Eu gostava de alimentar a fantasia de que nada era capaz de me atingir. Que, a despeito dos acontecimentos, minha frieza era tanta que poderia ignorar o que quer que fosse. No começo, era claro uma fantasia, que tomou força e fôlego ao longo dos anos e se solidificou em minha personalidade. Por quê? Porque me parecia que ser uma pessoa aberta aos sentimentos, ser uma pessoa vulnerável ao que acontece ao redor era mais uma fraqueza do que uma virtude.
Com o passar do tempo, as coisas que me tocavam já não despertavam mais o menor interesse, quando não instigavam um certo desprezo. Me tornei cínico, sarcástico, seco, arrogante. Tudo para sustentar aquela idéia falível de que valia a pena ser frio como gelo. Na minha cabeça, eu seria capaz de passar por cima de quem quer que fosse, de que seria capaz de perder pessoas sem sentir sua falta, que não precisaria enxergar beleza em certas coisas. Mais e mais, minha mente foi mudando, passando da sensibilidade quase artística para uma racionalidade rígida.
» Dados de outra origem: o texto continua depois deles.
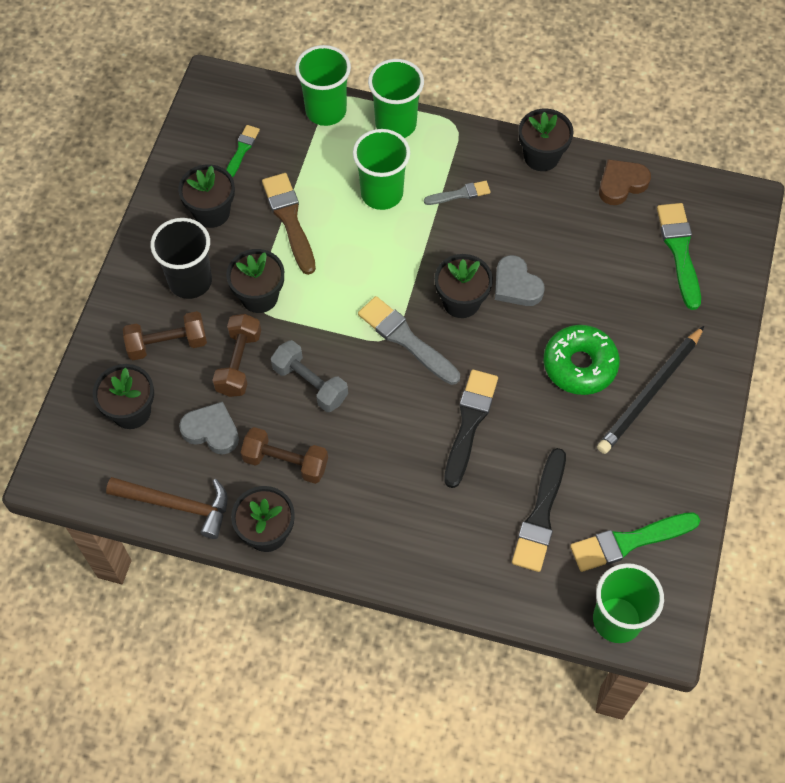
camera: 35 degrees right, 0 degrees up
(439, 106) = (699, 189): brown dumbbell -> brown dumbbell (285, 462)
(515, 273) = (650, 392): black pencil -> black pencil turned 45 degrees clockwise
Eu mudei. Tinha conseguido mudar quase totalmente, suprimir aquele Eu fraco que existia. Mas ninguém que tenha nascido como eu pode sustentar uma máscara tão pesada por tanto tempo. Comecei a enlouquecer sem perceber, e quando percebi já era tarde. Na tentativa de ser forte apenas me destruía mais um pouco deixado apenas com uma sombra do que era antes. Mas estava convencido de que era aquela a solução para mim. Ser frio, racional, implacável. E insisti na loucura, convencido de que nada poderia me atingir, mesmo cravejado do flechas no peito.
Mas recentemente, descobri que tudo isso não passa de uma ilusão infantil. Cometi erros que achei que, como um ser frio e insensível, estaria preparado para cometer, e, na verdade, quando o horror me atingiu, me senti desesperado e sem ter para onde fugir. Perdi pessoas ao longo do caminho e chorei como criança, perdido, sem saber como aquilo foi acontecer.
A verdade é que não sou feito de aço.